# Do $x$ and $Q^2$ associate with particular directions in the infinite momentum frame?

In deep inelastic scattering, you describe a collision using the variables $Q^2 = -q^2$ (probe virtuality) and $x = Q^2/2p\cdot q$ (Bjorken x, parton momentum fraction). Now, I seem to remember reading somewhere that in the infinite momentum frame, one of these variables primarily depends on momentum in the transverse direction and the other primarily depends on momentum in the longitudinal direction, but I can't remember which, and checking my most likely sources hasn't turned up anything. Is this actually the case, or is my memory playing tricks on me? And if it is true, which is which?

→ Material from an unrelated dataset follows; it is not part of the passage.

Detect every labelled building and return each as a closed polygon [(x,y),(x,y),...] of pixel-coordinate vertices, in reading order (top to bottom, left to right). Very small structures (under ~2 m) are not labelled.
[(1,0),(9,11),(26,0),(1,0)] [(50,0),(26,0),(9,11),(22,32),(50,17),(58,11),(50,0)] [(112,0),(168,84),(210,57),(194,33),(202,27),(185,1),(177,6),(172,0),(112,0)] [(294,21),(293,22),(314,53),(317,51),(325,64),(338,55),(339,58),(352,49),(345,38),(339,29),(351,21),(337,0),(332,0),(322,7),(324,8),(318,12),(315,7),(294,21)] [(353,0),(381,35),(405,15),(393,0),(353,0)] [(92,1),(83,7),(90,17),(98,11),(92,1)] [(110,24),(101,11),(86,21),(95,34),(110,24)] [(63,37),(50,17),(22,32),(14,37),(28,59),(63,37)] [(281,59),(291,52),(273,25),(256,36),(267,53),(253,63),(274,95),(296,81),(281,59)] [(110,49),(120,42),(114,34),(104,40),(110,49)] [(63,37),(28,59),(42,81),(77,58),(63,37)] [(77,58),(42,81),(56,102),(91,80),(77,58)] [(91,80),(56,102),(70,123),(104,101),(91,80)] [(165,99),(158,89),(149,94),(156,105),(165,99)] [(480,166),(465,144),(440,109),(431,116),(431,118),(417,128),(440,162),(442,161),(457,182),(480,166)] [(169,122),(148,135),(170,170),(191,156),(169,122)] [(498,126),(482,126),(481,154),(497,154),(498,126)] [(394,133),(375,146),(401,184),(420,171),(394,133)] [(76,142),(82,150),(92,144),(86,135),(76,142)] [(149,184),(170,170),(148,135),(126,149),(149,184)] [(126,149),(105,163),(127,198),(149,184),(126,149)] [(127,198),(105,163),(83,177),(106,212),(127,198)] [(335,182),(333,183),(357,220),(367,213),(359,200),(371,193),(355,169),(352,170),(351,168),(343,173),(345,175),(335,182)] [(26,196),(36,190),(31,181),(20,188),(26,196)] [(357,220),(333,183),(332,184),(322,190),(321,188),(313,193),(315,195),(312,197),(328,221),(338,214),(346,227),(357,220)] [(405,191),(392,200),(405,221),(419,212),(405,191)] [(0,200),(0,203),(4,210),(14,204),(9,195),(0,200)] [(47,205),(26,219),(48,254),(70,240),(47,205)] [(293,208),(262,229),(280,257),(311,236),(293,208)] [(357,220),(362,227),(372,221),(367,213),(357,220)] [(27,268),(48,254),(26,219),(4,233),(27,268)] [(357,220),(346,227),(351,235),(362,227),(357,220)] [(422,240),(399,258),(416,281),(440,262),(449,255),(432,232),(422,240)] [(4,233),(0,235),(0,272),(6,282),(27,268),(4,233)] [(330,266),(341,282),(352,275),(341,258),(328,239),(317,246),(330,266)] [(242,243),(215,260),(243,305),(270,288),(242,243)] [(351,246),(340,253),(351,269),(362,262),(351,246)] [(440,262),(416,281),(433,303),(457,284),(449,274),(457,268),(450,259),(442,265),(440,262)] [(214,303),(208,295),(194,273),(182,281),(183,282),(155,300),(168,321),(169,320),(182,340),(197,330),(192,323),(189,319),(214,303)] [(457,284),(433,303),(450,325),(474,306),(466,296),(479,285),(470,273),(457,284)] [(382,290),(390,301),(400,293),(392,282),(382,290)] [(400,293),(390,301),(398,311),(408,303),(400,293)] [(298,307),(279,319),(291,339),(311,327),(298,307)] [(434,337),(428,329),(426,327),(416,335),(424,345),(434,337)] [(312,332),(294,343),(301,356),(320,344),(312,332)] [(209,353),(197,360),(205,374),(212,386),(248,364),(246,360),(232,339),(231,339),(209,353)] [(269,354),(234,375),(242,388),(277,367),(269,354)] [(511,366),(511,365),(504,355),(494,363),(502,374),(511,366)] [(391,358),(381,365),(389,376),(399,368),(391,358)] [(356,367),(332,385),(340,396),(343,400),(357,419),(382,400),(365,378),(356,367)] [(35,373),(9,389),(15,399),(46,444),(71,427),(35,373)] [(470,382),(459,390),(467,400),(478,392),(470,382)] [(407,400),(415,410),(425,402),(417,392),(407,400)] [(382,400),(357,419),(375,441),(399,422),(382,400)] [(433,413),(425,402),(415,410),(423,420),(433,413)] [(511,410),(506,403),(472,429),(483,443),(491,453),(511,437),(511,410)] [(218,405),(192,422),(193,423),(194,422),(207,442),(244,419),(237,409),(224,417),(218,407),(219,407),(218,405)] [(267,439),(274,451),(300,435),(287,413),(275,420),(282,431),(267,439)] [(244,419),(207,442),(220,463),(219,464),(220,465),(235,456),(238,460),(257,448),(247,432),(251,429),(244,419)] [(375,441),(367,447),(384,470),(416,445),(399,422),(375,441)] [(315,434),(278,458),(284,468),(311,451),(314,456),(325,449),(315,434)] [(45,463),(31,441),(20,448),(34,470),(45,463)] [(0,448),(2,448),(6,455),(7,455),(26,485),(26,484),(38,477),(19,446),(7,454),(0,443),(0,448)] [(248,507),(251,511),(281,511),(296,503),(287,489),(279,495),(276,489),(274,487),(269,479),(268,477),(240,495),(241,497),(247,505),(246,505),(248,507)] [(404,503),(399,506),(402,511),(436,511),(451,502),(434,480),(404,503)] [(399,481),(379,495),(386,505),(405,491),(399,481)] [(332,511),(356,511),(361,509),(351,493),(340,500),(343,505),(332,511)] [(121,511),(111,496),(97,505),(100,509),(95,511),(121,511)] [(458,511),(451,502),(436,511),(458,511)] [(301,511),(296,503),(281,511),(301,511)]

Apologies for asking a vague question, but I'm really drawing a blank on what it is I might have read, and asking here seemed like the quickest way to figure it out ;)

## 1 Answer

David, your memory is right. You want to use the Drell-Yan-West frame with $q^+=0$, using the light-cone coordinates. In those coordinates, $Q^2=-q^2$ is clearly $q_\perp^2$ because the $q^+ q^-$ term vanishes and only depends on the transverse components of $q$.

In the Drell-Yan limit, the fraction $x$ becomes $$x_1 = p_1^- / P_1^-$$ and only depends on the longitudinal components as in equation (26) of

http://arxiv.org/PS_cache/arxiv/pdf/0909/0909.4159v2.pdf

where I send you to refresh some memory - as well as provide you with new keywords and references you may search through. I won't try to make my answer perfect, sorry.

• Perfect or not, that definitely answers my question, thanks. – David Z Feb 24 '11 at 2:56
• Happy to hear it. – Luboš Motl Feb 24 '11 at 6:25